The demonstrations that
started five days ago in Istanbul, to defend the Gezi Park from property speculation,
have become a mass protest movement against the government of Recep Tayyip
In recent days, the violent clashes between protesters and police have left three people dead. The most recent victim is 22 year old Comert Abdullah, who died in hospital after being hit by a gunshot during clashes in southern Turkey, on the border with Syria. The first victim was Sarisuluk Ethem, who died in Ankara from a shot of gunshot wound to the head. The second victim is 20 year old Mehmet Ayvalitas: he died in Istanbul hit by a car that drove into the demonstrators.
rights groups and doctors have updated the toll of the clashes: the wounded are
at least 1000 in Istanbul and a further 700 in Ankara. The interior ministry
said they have arrested 1,700 people.
Yesterday there were still demonstrations in Taksim Square. To the cry of "Tayyip, resign!" many protesters tried to reach the house of the Prime Minister in the Besiktas neighborhood, blocked by police and tear gas. This morning, there were clashes between demonstrators and police in Ankara.
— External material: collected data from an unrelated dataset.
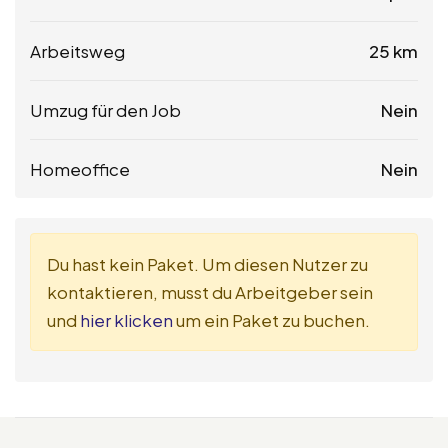
Arbeitsweg
25 km
Umzug für den Job
Nein
Homeoffice
Nein
Du hast kein Paket. Um diesen Nutzer zu
kontaktieren, musst du Arbeitgeber sein
und
hier klicken
um ein Paket zu buchen.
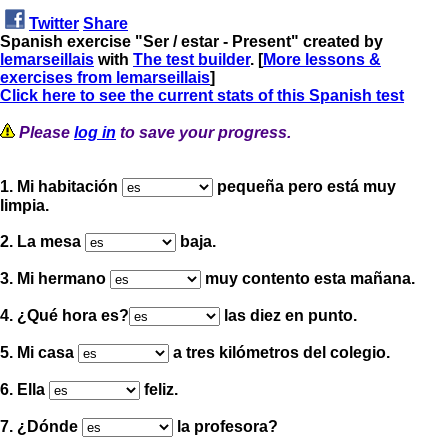
Twitter
Share
Spanish exercise "Ser / estar - Present" created by
lemarseillais
with
The test builder
. [
More lessons &
exercises from lemarseillais
]
Click here to see the current stats of this Spanish test
Please
log in
to save your progress.
1. Mi habitación
pequeña pero está muy
limpia.
2. La mesa
baja.
3. Mi hermano
muy contento esta mañana.
4. ¿Qué hora es?
las diez en punto.
5. Mi casa
a tres kilómetros del colegio.
6. Ella
feliz.
7. ¿Dónde
la profesora?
The Prime Minister Erdogan, before flying to Morocco, spoke yesterday on television, blaming "vandals" and "extremists" of being behind the demonstrations. He warned against comparing the recent riots to a " Turkish Spring". " Was there a multiparty system in the Arab Spring countries?", he asked. He also claimed that his government, its political and economic reforms are already a "Turkish spring ". "Those in foreign media who talk about a Turkish Spring, we are already going through Turkish Spring, we have been living in it, and those who want to turn it into winter will not succeed".
Erdogan, who came to power in 2002, has modernized the economic structures of the country and reduced the power of the military, launching his nation as a model for the entire Islamic world. He has also recently launched a number of laws on religious education and against the sale of alcohol. But part of the secular society accuses him of wanting to Islamize the country and stifle personal freedoms. Most of the protesters liken him to an authoritarian dictator.